■ TEXT UNDER STUDY:
Note: The Author Visits received an ARC for Ascending Spiral: Humanity's Last Chance in exchange for an unbiased review.
Reviewed by Allen Crowley on behalf of The Author Visits
Dr. Pip Lipkin has lived for 12,000 years, incarnated many times as man, woman, and even as species beyond our world and senses. But he's here for a reason: to pay restitution for an ancient crime by working to save humanity from certain destruction. "Ascending Spiral" is a book that will take the reader to many different places and times, showing, ultimately, that our differences and divisions, even at their most devastating, are less important than our similarities.
In Ascending Spiral: Humanity's Last Chance, Dr. Bob Rich takes on an ambitious project in the tradition of The Bhagavad Gita, The Decameron, The Canterbury Tales, Of Cabbages and Kings, and Nine Stories. Indeed the author combines elements of each of these. The additional promise to bring in science fiction elements makes the scope of the novel truly grand.
The premise intrigues. “Dr. Pip Lipkin has lived for 12,000 years, incarnated many times as man, woman, and even as species beyond our world and senses. But he's here for a reason: to pay restitution for an ancient crime by working to save humanity from certain destruction. Ascending Spiral is a book that will take the reader to many different places and times, showing, ultimately, that our differences and divisions, even at their most devastating, are less important than our similarities.”
Fans of speculative fiction, who look for a consistent philosophical integration in storytelling, will not find it in this book. That does not mean the novel is without merit or that it should be avoided simply because it aims high and fails to hit the mark. Lovers of reincarnation stories and believers in new age mythology will find this story appealing.

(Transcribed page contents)

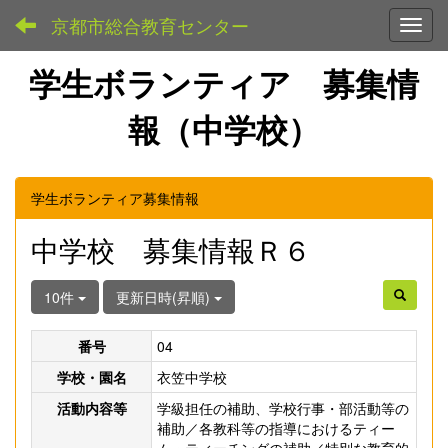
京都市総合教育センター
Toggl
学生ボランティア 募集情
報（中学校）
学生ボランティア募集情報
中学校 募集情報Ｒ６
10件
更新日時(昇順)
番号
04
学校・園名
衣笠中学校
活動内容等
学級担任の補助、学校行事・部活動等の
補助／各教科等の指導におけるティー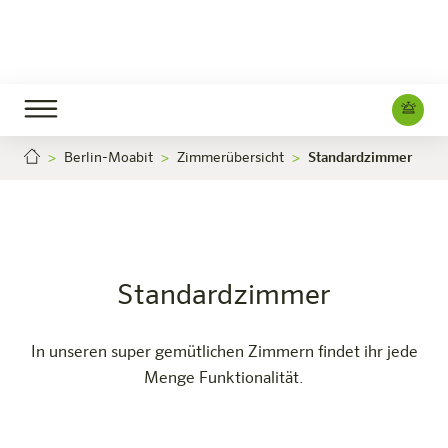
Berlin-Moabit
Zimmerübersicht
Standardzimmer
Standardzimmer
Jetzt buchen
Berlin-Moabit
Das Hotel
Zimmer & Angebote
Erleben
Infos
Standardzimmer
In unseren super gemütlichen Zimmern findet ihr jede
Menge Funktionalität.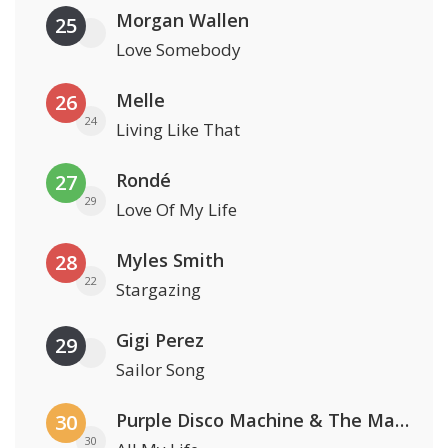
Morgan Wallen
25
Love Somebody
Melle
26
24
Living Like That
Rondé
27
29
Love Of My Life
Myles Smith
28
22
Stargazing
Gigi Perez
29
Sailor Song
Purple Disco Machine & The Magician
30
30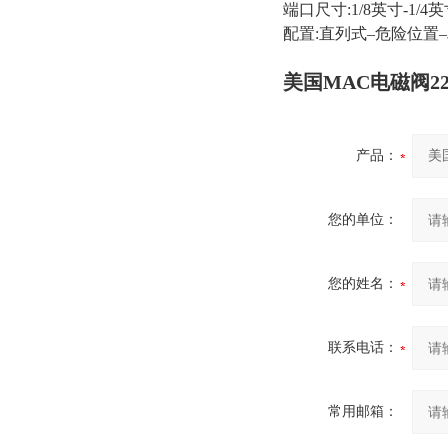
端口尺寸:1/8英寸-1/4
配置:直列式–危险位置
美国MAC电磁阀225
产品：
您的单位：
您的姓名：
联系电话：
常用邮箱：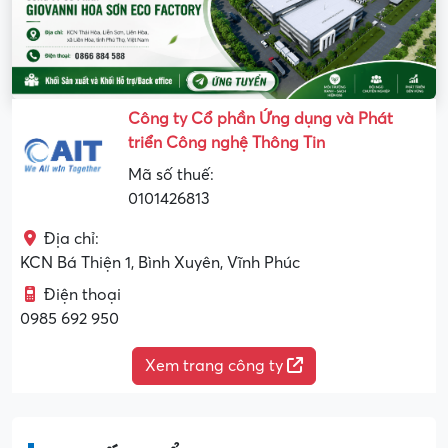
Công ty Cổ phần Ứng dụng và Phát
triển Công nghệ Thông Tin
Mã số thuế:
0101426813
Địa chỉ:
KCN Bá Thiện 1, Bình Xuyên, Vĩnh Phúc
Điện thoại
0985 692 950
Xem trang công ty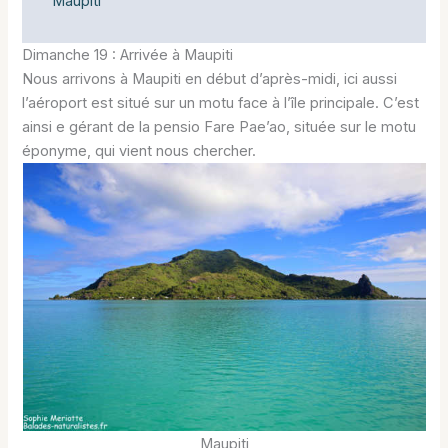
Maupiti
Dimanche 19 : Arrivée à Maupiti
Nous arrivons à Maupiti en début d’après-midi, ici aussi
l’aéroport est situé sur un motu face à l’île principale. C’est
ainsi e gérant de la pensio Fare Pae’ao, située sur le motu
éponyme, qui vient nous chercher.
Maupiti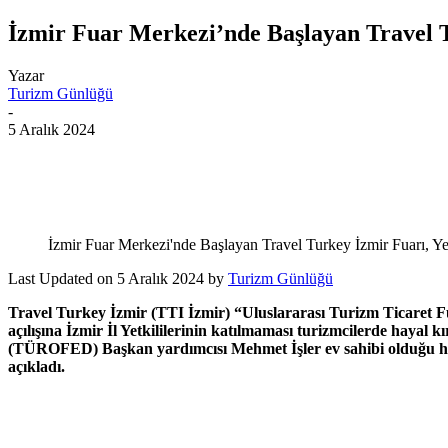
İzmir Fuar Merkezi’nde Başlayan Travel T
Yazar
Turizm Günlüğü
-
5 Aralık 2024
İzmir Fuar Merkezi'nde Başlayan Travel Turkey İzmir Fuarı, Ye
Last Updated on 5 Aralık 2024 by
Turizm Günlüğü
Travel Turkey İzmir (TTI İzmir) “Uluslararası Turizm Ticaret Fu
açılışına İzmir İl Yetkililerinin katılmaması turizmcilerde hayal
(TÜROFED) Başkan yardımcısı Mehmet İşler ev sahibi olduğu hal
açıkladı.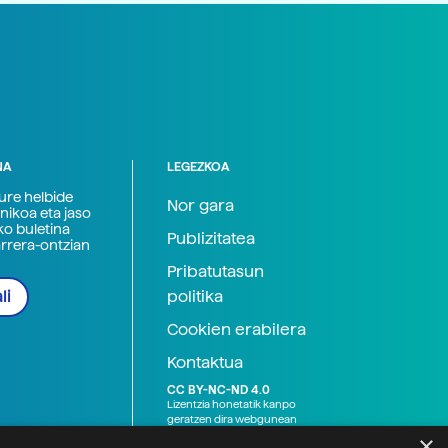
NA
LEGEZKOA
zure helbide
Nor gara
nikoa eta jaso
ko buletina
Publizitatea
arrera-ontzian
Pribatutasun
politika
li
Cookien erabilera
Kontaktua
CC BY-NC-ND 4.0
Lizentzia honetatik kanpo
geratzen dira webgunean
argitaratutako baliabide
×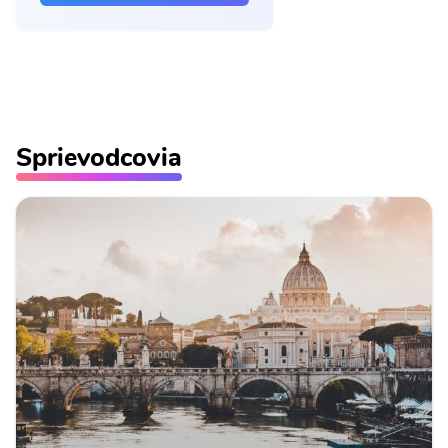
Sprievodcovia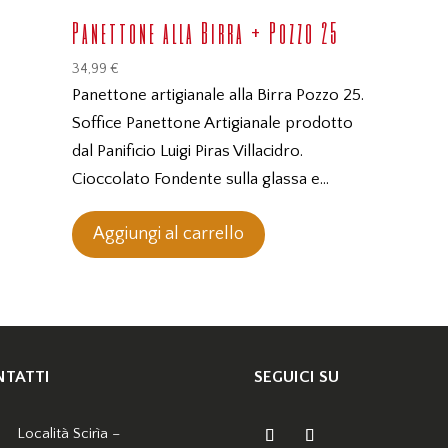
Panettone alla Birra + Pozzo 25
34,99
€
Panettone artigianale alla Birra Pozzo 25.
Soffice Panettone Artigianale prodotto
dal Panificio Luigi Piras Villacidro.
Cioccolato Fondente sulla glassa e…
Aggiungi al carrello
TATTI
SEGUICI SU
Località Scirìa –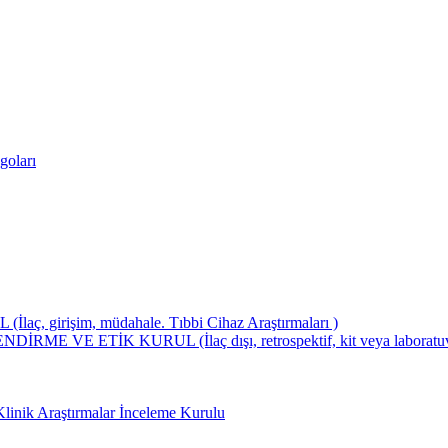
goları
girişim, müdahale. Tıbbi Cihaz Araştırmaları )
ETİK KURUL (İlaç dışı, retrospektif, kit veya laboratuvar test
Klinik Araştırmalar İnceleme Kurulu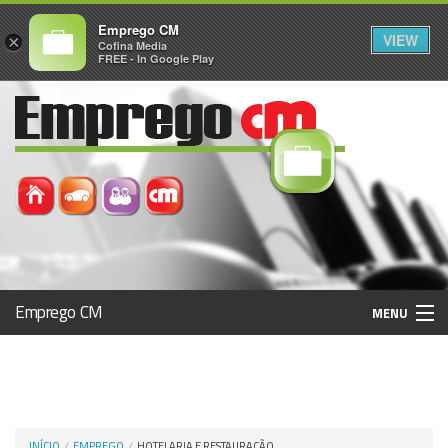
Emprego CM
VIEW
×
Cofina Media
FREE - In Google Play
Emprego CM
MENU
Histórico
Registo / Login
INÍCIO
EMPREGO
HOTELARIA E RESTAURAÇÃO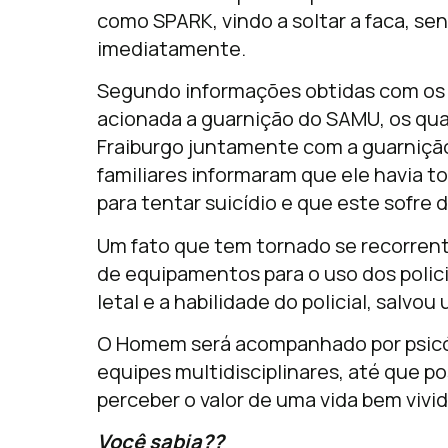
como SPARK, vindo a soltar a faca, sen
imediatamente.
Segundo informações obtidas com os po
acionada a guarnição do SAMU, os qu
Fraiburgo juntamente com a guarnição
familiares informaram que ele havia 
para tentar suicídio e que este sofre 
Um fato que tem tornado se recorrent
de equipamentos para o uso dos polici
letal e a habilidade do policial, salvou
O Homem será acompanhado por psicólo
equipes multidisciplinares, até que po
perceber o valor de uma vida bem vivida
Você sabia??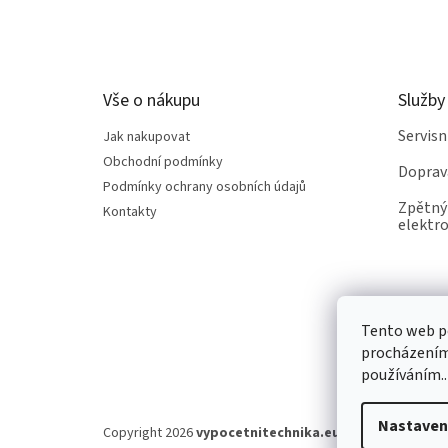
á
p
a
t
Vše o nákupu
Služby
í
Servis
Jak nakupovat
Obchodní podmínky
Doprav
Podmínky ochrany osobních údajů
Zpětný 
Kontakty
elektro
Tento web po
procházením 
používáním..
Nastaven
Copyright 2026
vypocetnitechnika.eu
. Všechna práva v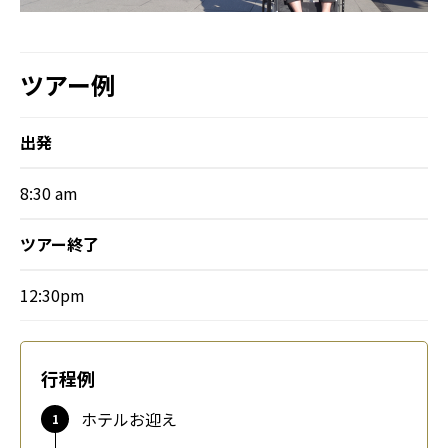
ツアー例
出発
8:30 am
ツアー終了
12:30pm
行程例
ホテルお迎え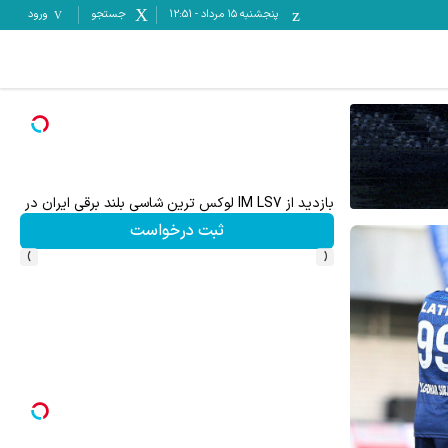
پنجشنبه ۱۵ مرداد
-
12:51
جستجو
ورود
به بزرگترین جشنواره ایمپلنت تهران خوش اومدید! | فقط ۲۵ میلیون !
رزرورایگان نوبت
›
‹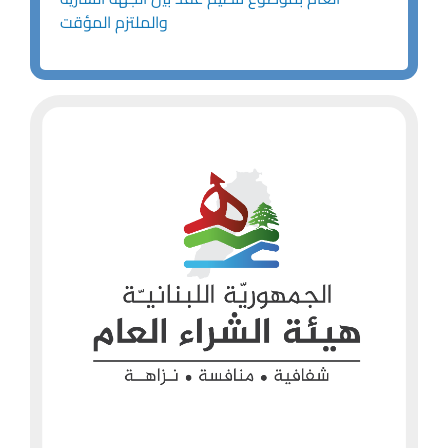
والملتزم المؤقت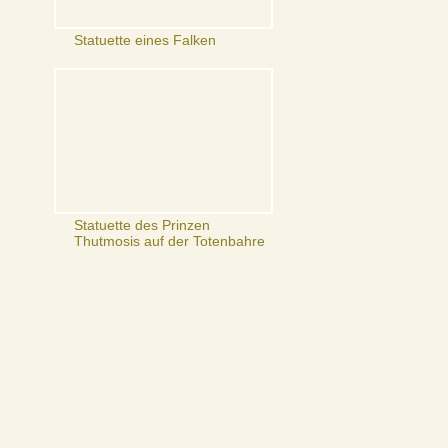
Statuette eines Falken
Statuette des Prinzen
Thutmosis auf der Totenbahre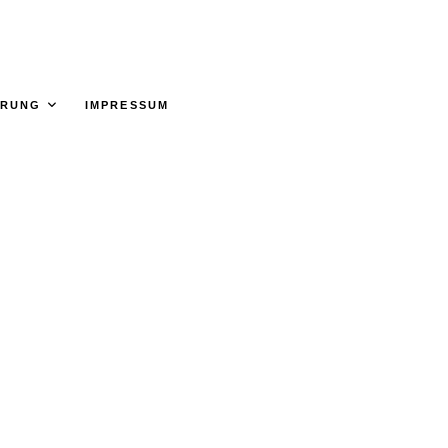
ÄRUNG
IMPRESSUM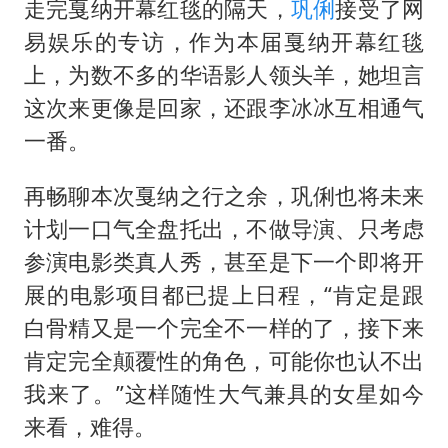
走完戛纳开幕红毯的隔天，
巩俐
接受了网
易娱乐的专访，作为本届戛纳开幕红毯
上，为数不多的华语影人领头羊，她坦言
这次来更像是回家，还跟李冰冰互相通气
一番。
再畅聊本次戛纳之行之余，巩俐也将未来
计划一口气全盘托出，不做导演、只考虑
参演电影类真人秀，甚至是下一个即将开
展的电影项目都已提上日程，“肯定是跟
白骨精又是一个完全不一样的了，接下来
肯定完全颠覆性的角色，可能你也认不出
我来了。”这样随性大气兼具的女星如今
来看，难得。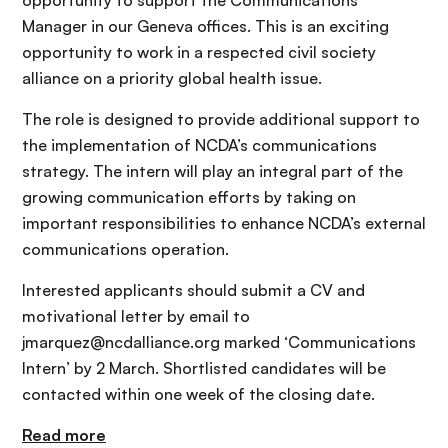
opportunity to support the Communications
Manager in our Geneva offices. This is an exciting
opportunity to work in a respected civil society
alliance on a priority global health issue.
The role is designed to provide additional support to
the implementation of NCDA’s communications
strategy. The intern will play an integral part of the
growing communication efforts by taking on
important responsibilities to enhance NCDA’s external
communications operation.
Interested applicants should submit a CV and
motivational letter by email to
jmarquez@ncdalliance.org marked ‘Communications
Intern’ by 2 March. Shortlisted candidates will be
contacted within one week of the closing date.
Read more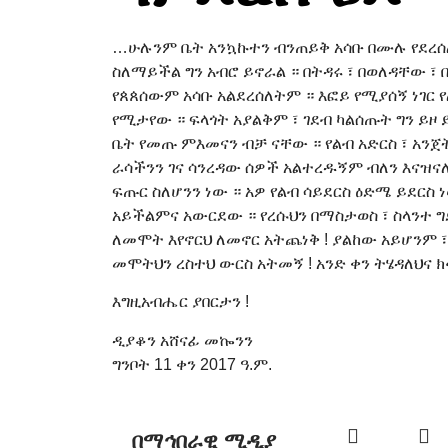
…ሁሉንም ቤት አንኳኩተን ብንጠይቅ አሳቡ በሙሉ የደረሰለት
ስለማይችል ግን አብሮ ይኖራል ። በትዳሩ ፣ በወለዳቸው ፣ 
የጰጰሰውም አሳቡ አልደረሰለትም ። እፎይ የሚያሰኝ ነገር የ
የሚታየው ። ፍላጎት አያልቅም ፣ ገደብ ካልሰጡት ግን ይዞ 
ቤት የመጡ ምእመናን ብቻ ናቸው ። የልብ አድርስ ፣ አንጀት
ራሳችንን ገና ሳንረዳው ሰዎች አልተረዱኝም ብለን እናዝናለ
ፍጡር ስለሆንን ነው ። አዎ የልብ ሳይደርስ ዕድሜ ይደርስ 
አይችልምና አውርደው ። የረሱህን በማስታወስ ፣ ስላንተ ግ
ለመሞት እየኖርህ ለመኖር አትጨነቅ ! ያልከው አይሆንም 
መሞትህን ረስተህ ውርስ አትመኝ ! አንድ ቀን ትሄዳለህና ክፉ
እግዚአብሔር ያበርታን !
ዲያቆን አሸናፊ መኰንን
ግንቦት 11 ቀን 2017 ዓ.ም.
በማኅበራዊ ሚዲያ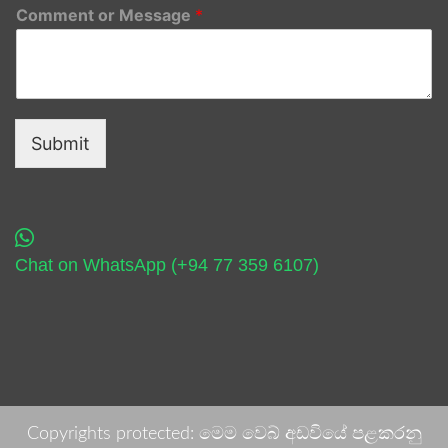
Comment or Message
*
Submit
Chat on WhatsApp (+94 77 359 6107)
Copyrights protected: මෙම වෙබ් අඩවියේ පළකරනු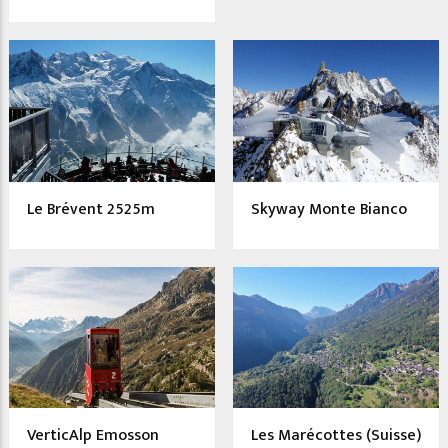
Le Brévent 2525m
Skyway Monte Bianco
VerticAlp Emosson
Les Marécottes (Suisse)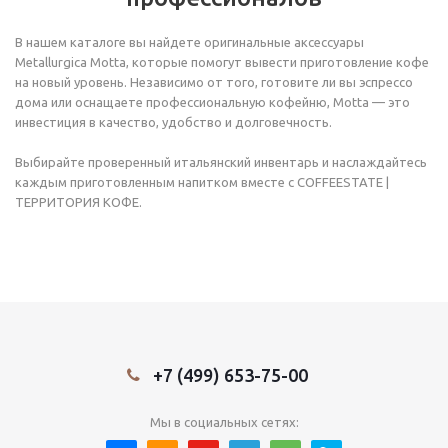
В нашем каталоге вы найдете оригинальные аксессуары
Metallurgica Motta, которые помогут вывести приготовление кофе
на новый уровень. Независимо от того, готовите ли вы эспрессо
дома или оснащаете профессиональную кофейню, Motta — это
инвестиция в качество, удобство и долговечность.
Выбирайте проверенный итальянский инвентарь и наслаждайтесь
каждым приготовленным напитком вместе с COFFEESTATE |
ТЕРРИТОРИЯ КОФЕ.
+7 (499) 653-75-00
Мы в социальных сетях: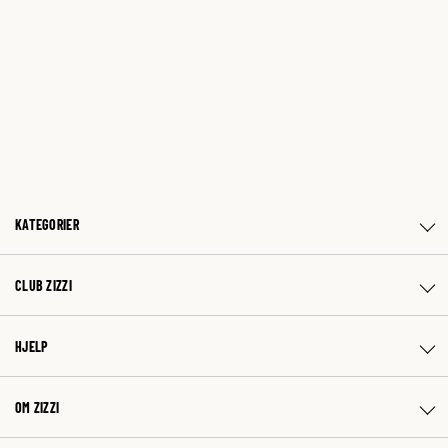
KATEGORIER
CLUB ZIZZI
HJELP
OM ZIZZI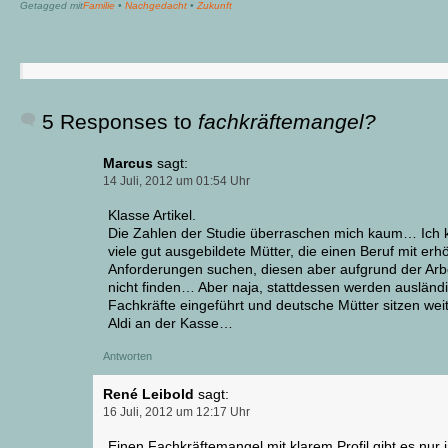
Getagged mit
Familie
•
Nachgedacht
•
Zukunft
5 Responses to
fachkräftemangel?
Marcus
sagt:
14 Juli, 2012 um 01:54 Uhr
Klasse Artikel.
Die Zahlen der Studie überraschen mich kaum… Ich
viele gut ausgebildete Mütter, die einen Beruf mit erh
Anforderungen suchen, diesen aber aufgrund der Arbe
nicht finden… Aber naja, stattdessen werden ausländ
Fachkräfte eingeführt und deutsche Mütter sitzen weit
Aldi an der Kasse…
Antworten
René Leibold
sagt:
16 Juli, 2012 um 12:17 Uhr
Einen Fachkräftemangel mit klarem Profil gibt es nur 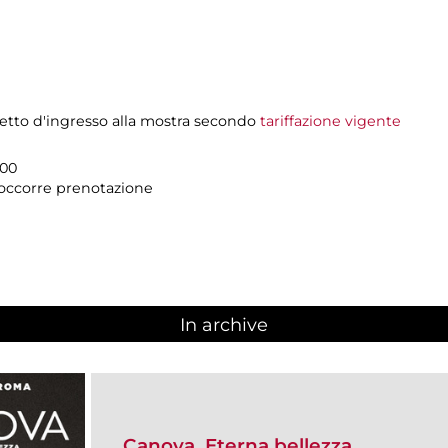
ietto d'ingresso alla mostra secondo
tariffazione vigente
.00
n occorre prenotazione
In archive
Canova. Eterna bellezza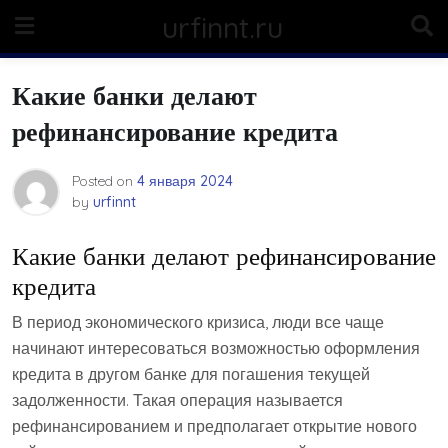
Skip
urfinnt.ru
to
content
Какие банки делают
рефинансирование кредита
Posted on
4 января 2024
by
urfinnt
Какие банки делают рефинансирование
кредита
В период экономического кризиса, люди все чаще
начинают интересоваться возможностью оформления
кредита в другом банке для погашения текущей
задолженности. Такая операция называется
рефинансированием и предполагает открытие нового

■ DIRECTIVE 1:
According to the review, what makes the novel's scope truly grand?
■ DIRECTIVE 2:
Reproduce the review word for word from "The premise intrigues." to "this story appealing.".

■ REPLY 1:
The novel already combines elements of The Bhagavad Gita, The Decameron, The Canterbury Tales, Of Cabbages and Kings, and Nine Stories. It also promises to bring in science fiction elements, and the review says this addition makes its scope truly grand.

■ REPLY 2:
The premise intrigues. “Dr. Pip Lipkin has lived for 12,000 years, incarnated many times as man, woman, and even as species beyond our world and senses. But he's here for a reason: to pay restitution for an ancient crime by working to save humanity from certain destruction. Ascending Spiral is a book that will take the reader to many different places and times, showing, ultimately, that our differences and divisions, even at their most devastating, are less important than our similarities.”
Fans of speculative fiction, who look for a consistent philosophical integration in storytelling, will not find it in this book. That does not mean the novel is without merit or that it should be avoided simply because it aims high and fails to hit the mark. Lovers of reincarnation stories and believers in new age mythology will find this story appealing.